- Charles Simic will read at SUNY Ulster in stone Ridge on April 18.
Born in Belgrade, Yugoslavia, in 1938, Simic survived Nazi occupation during World War II, arrived in the US at age 16, graduated from New York University, and published his first collection of poems in 1967. The author of more than 60 books, including translations, a memoir, and essays, in addition to his own poetry, he is currently a professor of English at the University of New Hampshire.
Simic writes in a style that has been described as both minimalist and surreal. In many poems, ordinary language conveys common objects and events. Yet beneath this deceptive facade, Simic’s poems resonate with uncommon juxtapositions of memory, feeling, and situation, often preoccupied by a sense of burden or restlessness.
In his essay “Poetry and Experience,” Simic writes:
“At least since Emerson and Whitman, there’s a cult of experience in American poetry. Our poets, when one comes right down to it, are always saying: This is what happened to me. This is what I saw and felt.

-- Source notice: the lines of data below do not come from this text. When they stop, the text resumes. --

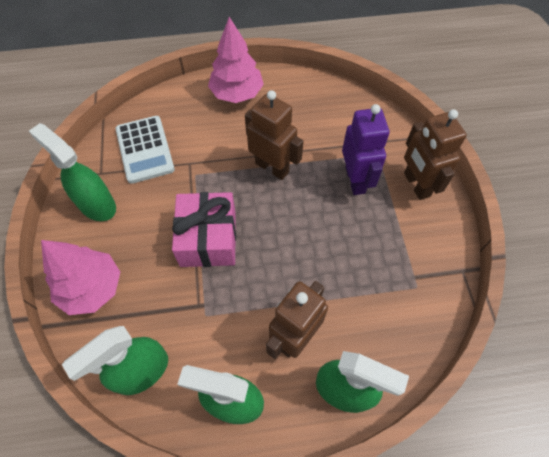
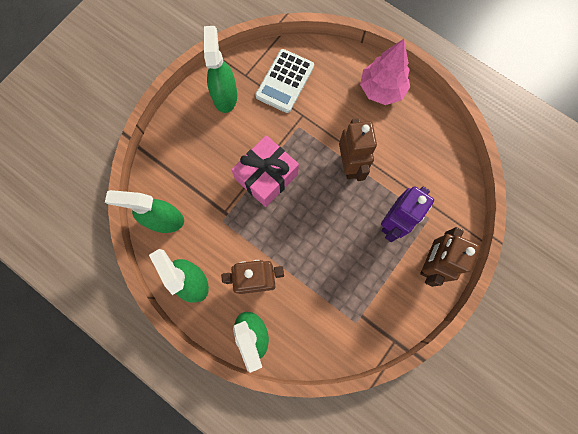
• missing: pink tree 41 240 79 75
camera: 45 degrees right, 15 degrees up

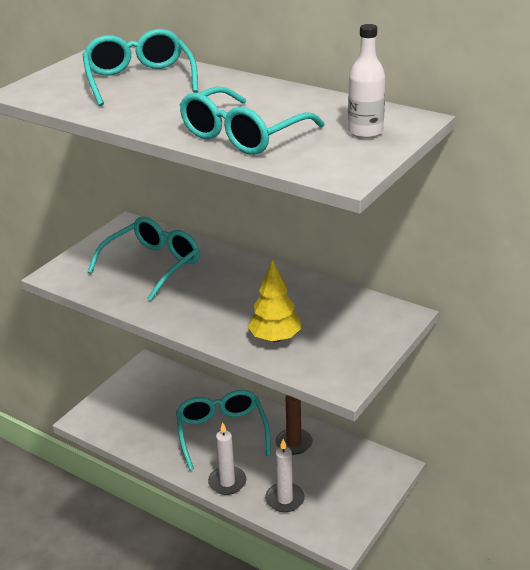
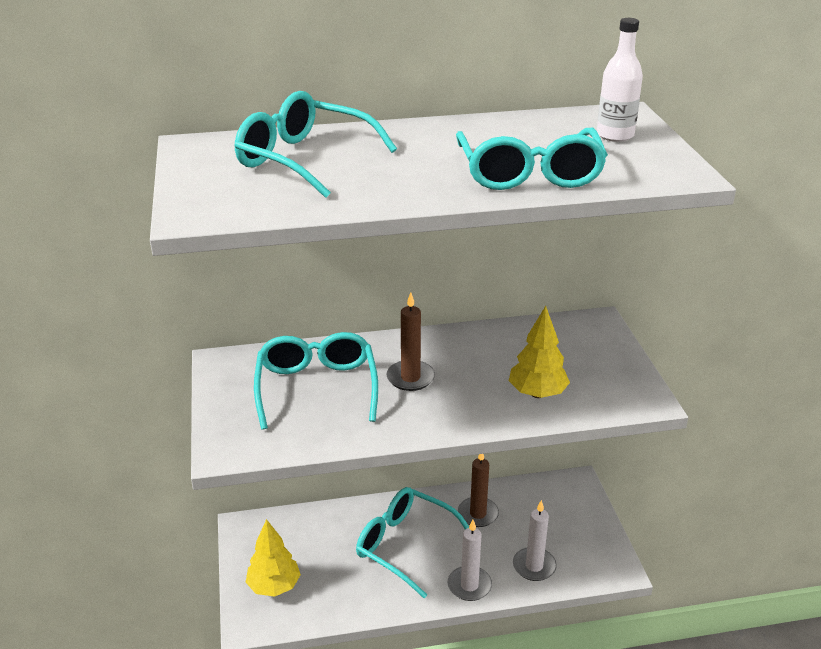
• appeared: brown candle 387 292 48 99
• appeared: yellow tree 245 519 56 78
camera: 45 degrees left, 0 degrees up

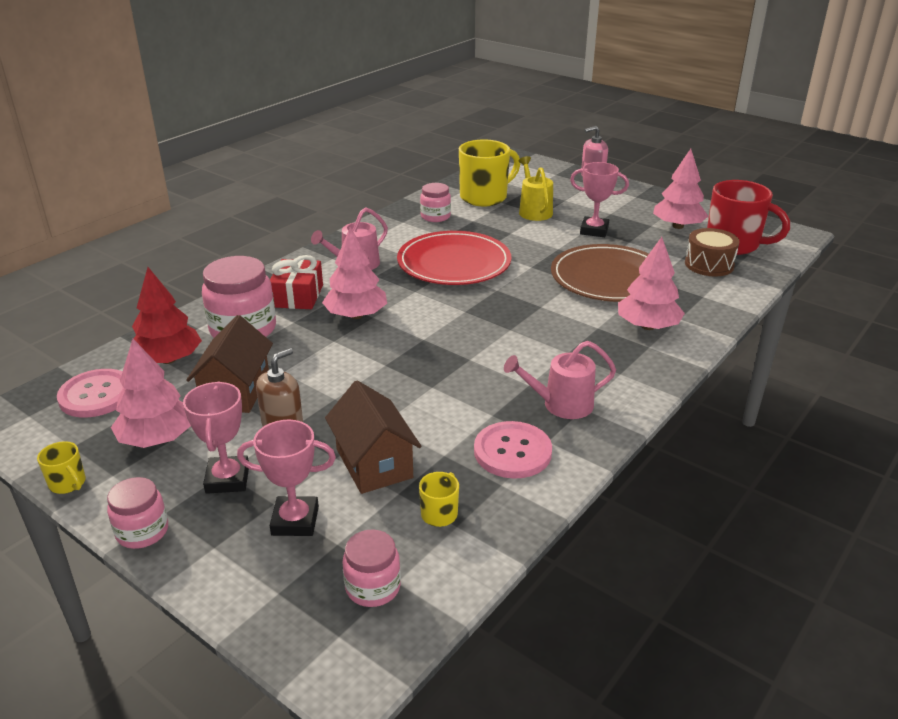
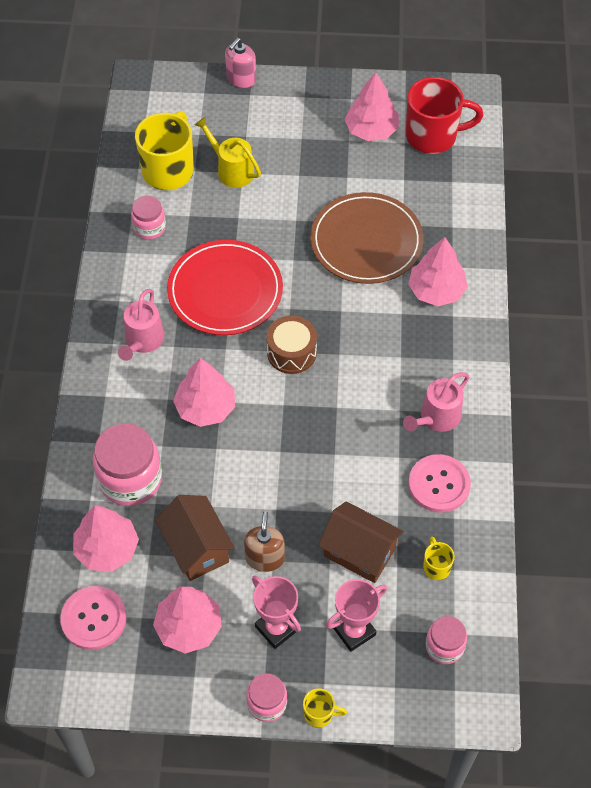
• missing: pink trophy 570 162 59 75
• relocated: brown drum 685 228 55 48 to 266 315 51 59
• missing: red gift 270 255 53 54
• colour: red tree 132 267 70 97 to pink tree 73 505 66 67
• relocated: yellow mug 37 441 49 53 to 303 688 44 40
camera: 35 degrees left, 25 degrees up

Truth, they never get tired of reiterating, is not something that already exists in the world, but something that needs to be rediscovered almost daily.”
AD: What do you like about giving readings?
CS: You sort of test the poems to see how they sound. It’s one thing to write and read them on the page, but once they’re said to an audience aloud, it’s a great risk. You find out things about the poem that work, things that don’t work. It’s a little bit like presenting your own play.
AD: How does a poem begin for you? Do you start with an image or idea?
CS: Not an idea, but some mood associated with a place, with an image. I’ll be thinking of a dark winter afternoon. You recall another one from the past and then some other images come in. Suddenly, you are a few years back trying to catch a bus on the South Side of Chicago. All of a sudden your imagination and memory are moving. And what will come out of that, God knows. But that’s how it starts.
AD: I know you revise your work quite extensively. Is a poem ever finished for you? How do you know when it is?
CS: I can’t help tinkering and I know that’s dangerous. There’s the story about the scientist with the beautiful wife, and she has a little birthmark on her face. The scientist thinks if he just removes that she’ll be perfect. But when he does, he kills her. Sometimes a slight little awkwardness is the poem’s charm and gives it a kind of life and reality. And if you remove it, you kill it.
AD: Do you write poetry every day, or do you go through fallow periods where the poetry has to build up over time?
CS: It’s impossible to write every day and I wouldn’t want to write every day. There are other things to do in life. I go through periods when I’m writing every day and then I go through months when I don’t think about it at all.
AD: You once wrote, “Poetry is the only place where a liar can have an honest existence, providing his lies make memorable poems.” What is the poet lying about and what makes a good liar in poetry?
CS: You invent to tell the truth. People always assume that everything in your poems happened to you. A lot of things did but a lot of things did not. In some ways you can describe that as lying, but you’re working with your imagination, which is what art does.
AD: Critics often use the word "surreal" to describe your poems. What is your reaction to that label?
CS: It really means nothing to me, because I believe that deep down in my heart I’m a realist. I look at the world with my eyes open.
AD: The language in your poems is very stripped-down, or even plain. How did that style evolve for you?
CS: I like very complicated and rich, dense diction, but I also like a style that is really accessible, where a dog could pick up a couple of words and wag its tail. There’s something wonderful in trying to say very complex things "simply."
AD: There’s a great quote from Seamus Heaney about your work: “The magic dance is being kept up to keep calamity at bay.” There’s a sense of foreboding in your work, but there’s an equal sense of play, almost co-existing, side by side. Is that something you’re consciously striving for or aware of while you’re writing?
CS: It’s part of my sensibility. The world is an evil place. As we speak, people are being maimed, killed, and hurt in other ways. You can’t forget that. At the same time, we also sing and enjoy food and fall in love and go around the house whistling. It’s not all bleak. There are two elements, and one has to remember them both.